_Task objective:_
Reproduce exactly, and only, the lines below from the one containing "right shoulder: (506, 751)" through the one containing "right wrist: (759, 791)".

_Information given:_
■ ■ ■ ■ ■ ■ ■
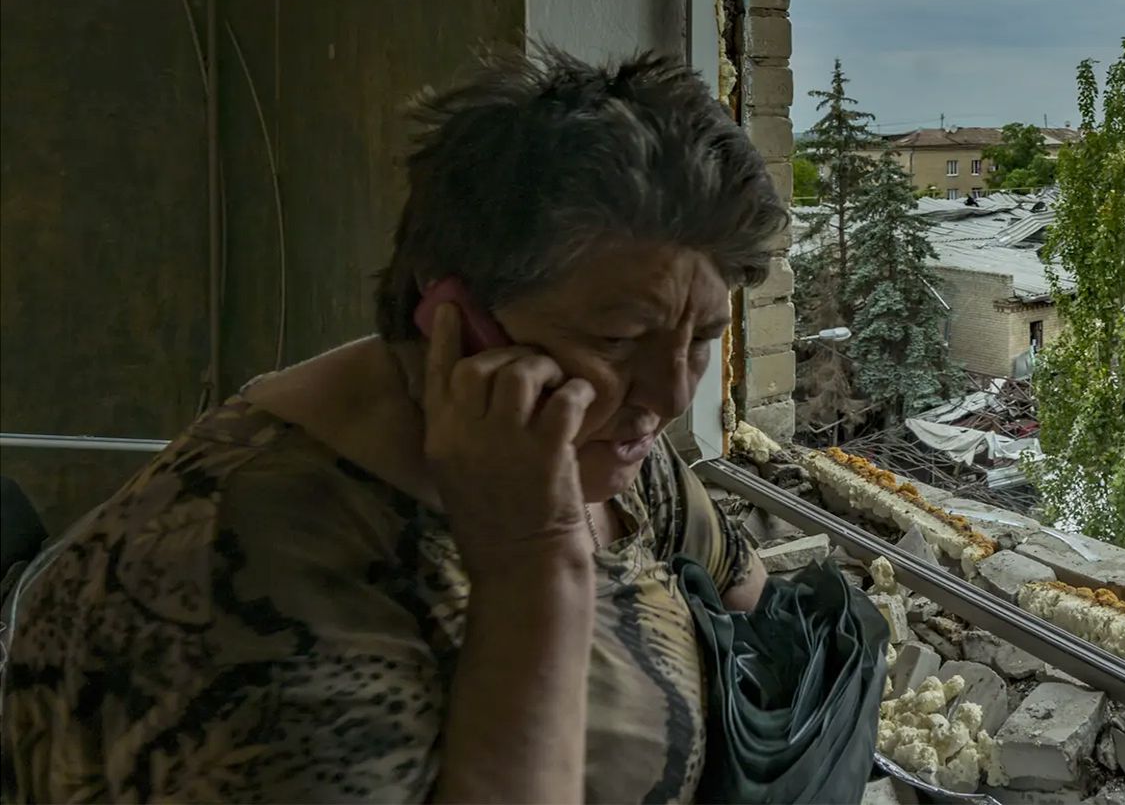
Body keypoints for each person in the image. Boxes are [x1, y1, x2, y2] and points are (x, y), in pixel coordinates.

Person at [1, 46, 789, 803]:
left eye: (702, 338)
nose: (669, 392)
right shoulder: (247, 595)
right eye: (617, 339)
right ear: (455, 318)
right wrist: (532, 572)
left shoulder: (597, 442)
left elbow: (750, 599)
■ ■ ■ ■ ■ ■ ■
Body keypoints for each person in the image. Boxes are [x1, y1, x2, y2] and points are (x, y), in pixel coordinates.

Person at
■ ■ ■ ■ ■ ■ ■
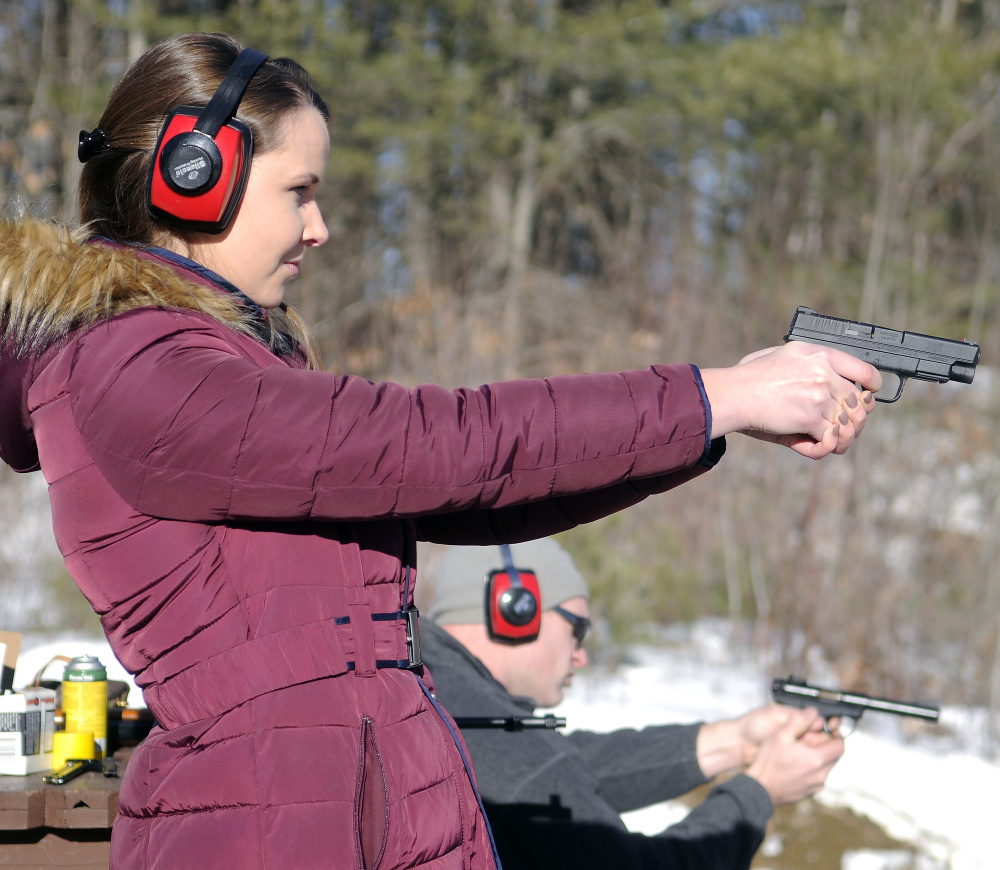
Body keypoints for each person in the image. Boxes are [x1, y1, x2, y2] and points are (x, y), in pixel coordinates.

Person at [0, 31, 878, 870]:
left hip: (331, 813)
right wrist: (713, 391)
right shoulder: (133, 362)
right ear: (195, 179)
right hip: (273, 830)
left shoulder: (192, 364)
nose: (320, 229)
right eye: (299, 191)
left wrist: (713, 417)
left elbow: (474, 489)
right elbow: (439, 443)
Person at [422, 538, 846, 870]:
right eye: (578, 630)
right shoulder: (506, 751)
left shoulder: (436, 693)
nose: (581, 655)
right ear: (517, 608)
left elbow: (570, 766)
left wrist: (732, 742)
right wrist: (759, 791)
■ ■ ■ ■ ■ ■ ■
_Task solution:_
right shoulder: (506, 751)
left shoulder: (436, 693)
nose: (581, 655)
right ear: (517, 608)
left elbow: (570, 766)
left wrist: (732, 742)
right wrist: (759, 791)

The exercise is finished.